5 gallon tanks are more expensive than 10s....look on craigs list..i recently got several tanks from 2 1/2 gal to 28 gal for 20 bucks..and a whole bunch of guppies too...


----------



## ZebraDanio12 (Jun 17, 2011)

lohachata said:


> 5 gallon tanks are more expensive than 10s....look on craigs list..i recently got several tanks from 2 1/2 gal to 28 gal for 20 bucks..and a whole bunch of guppies too...


Nice deal!lol


----------



## ilovemyplaties (May 3, 2012)

Ehh, i wouldnt get mollies. Ive noticed that my mollies are more agressive the smaller the tank they are in, so I dont think thats the best idea. but its up to you


----------



## TheOldSalt (Jan 28, 2005)

Mollies like bigger tanks. High oxygen requirements.
A 10 can work, but pay attention to it.


----------



## Fish chick (Feb 18, 2012)

Alright, I went to PetSmart yesterday and bought a ten gallon tank (and a little bridge decoration). It's cycling at the moment and I plan to get the same fish i had planned before. Does that sound all right?


----------



## TU55LER (Jul 15, 2012)

Fish chick said:


> I want a bigger tank but a 5 gal is the most i can afford at the moment


I'm just going to point out that a 10 gallon and a 5 gallon usually cost the same at Petco.

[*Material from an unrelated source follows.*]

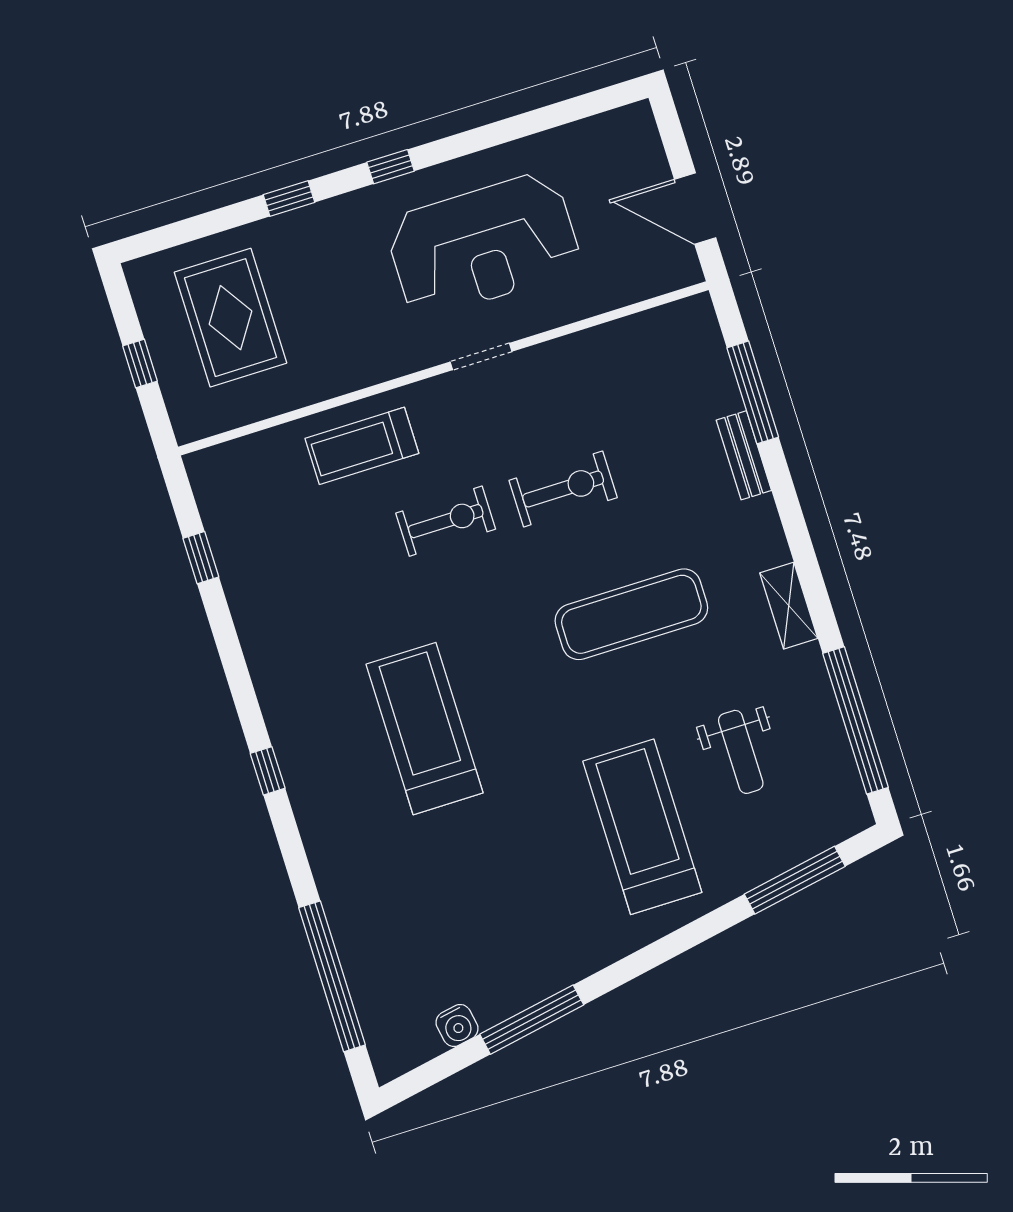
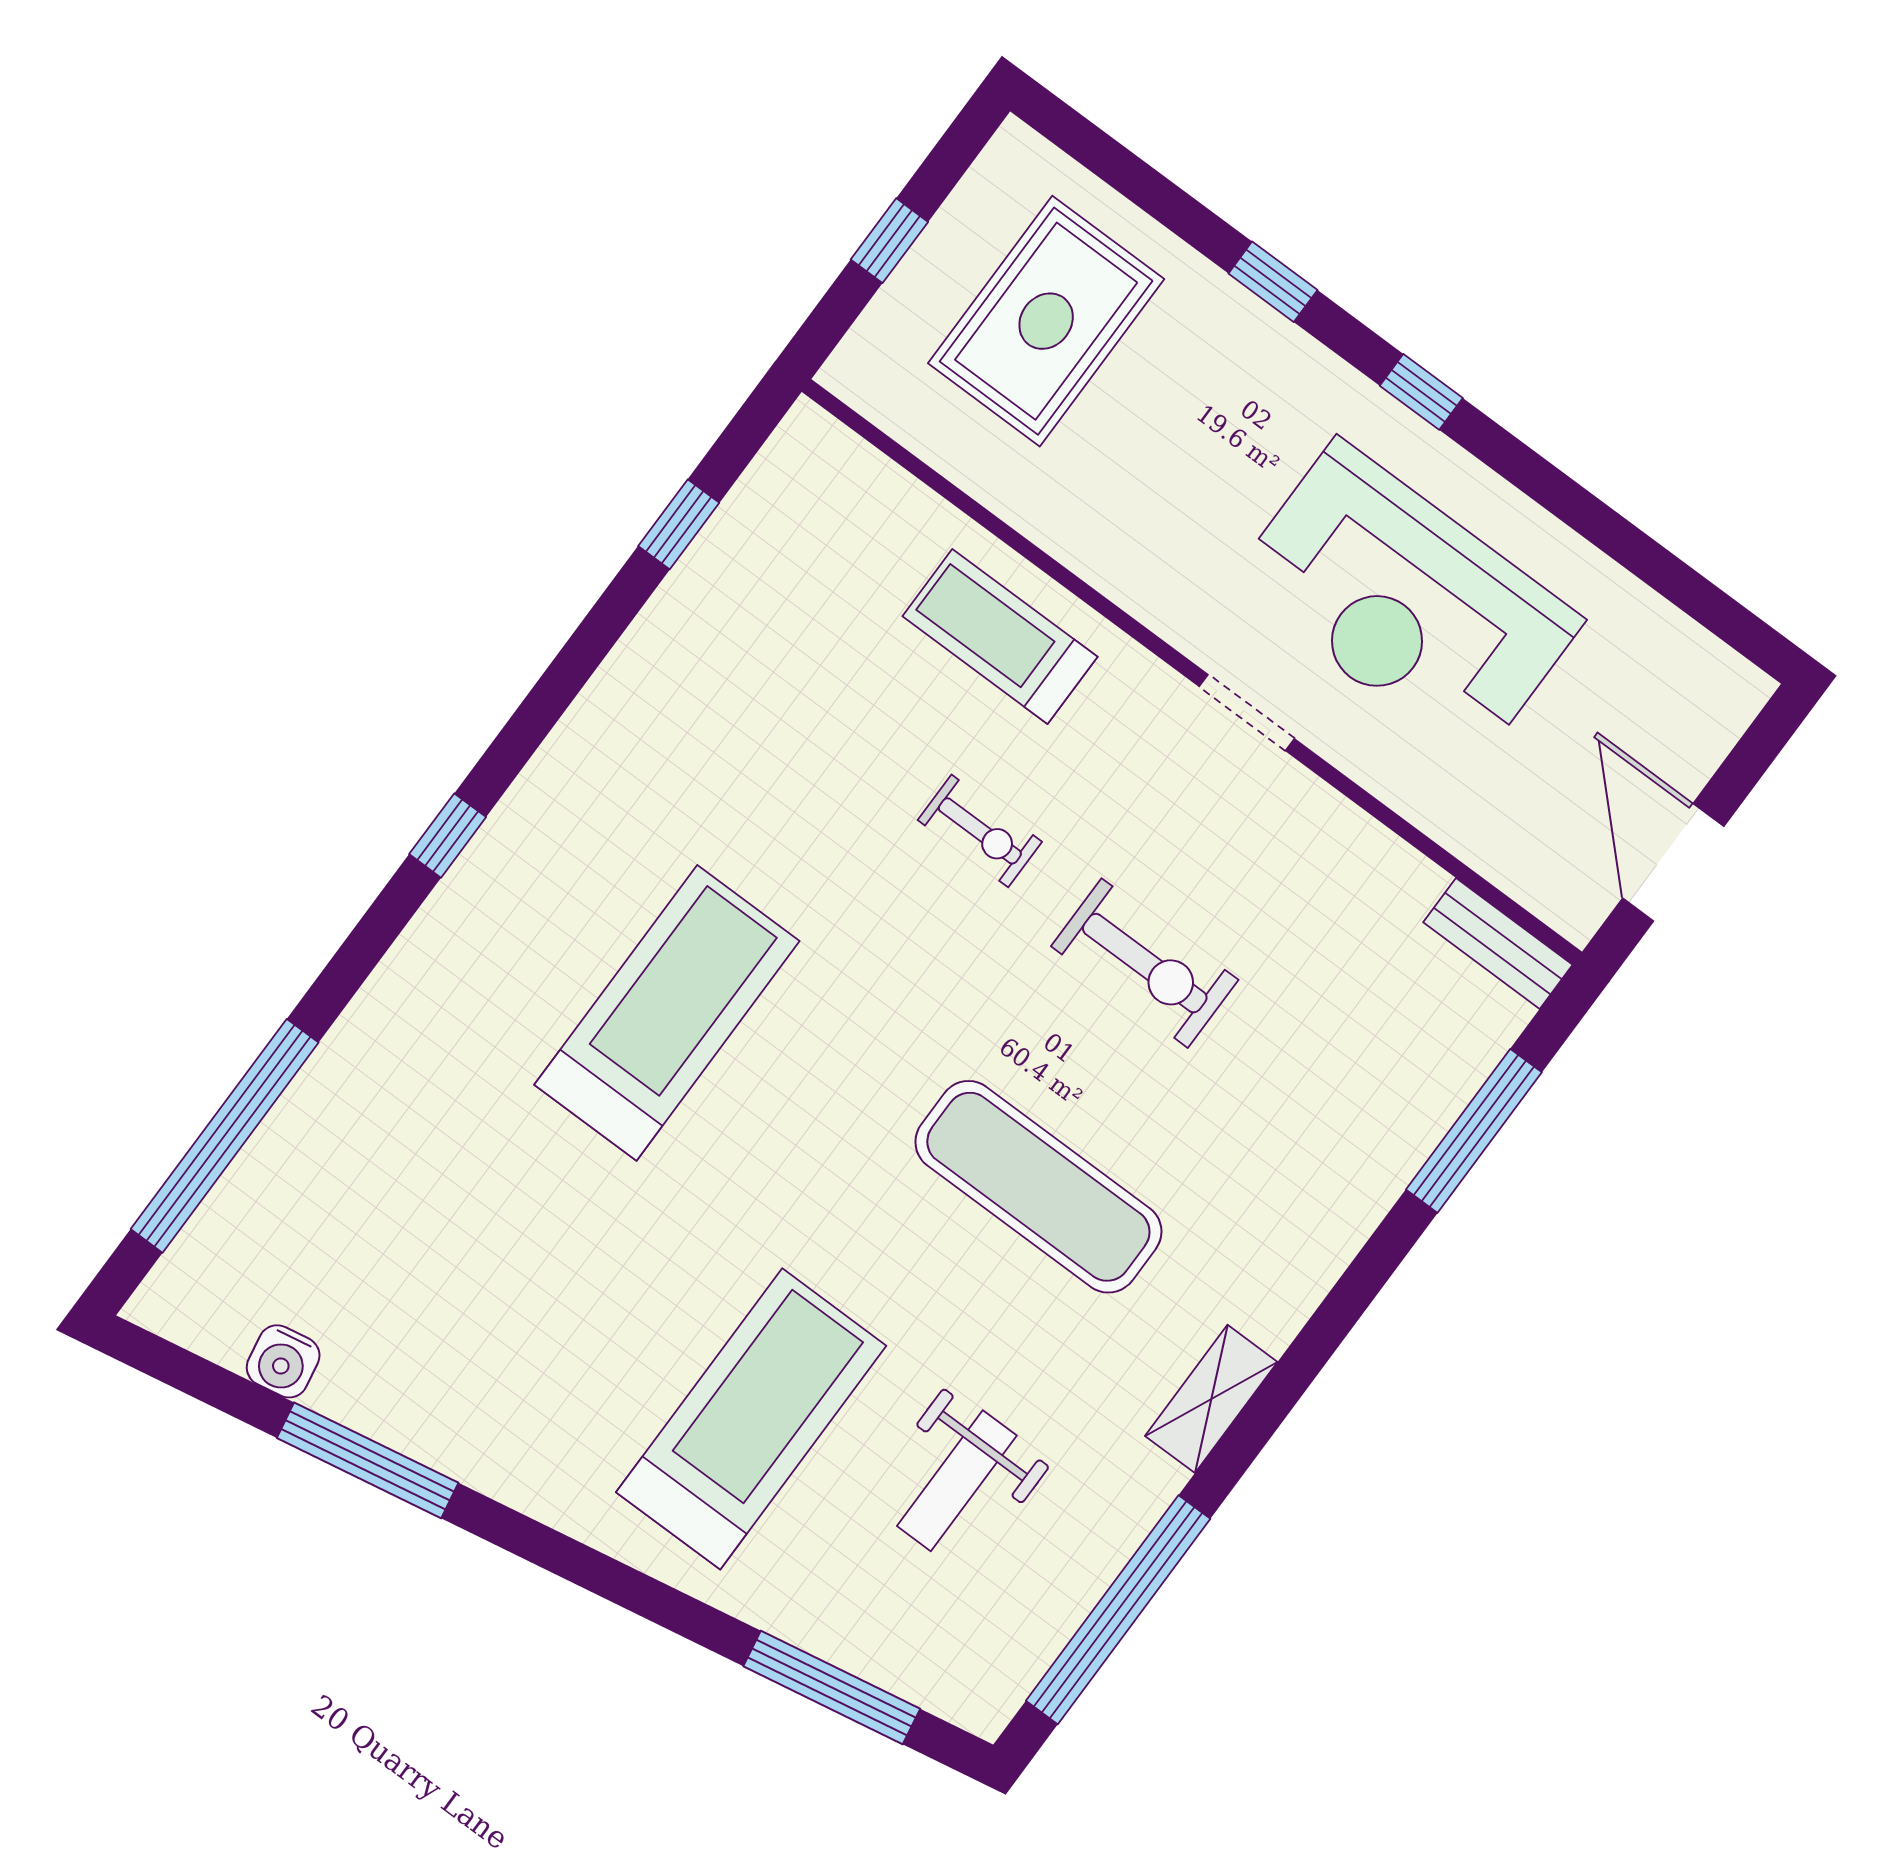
bench: (744, 455) -> (1498, 943), moved, turned 90
exercise bike: (446, 521) -> (980, 831), width x0.73, depth x0.72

But now they're having a dollar per gallon special!


----------



## Betta man (Mar 25, 2011)

I'd advise not to get tanks from petsmart and petco unless it's dollar per gallon. I just bought a 10 gal with an aqua tech 10-20 filter with gravel for 3 bucks. I also got a free 10 gal tank with 2 filters and a hood and decor.


----------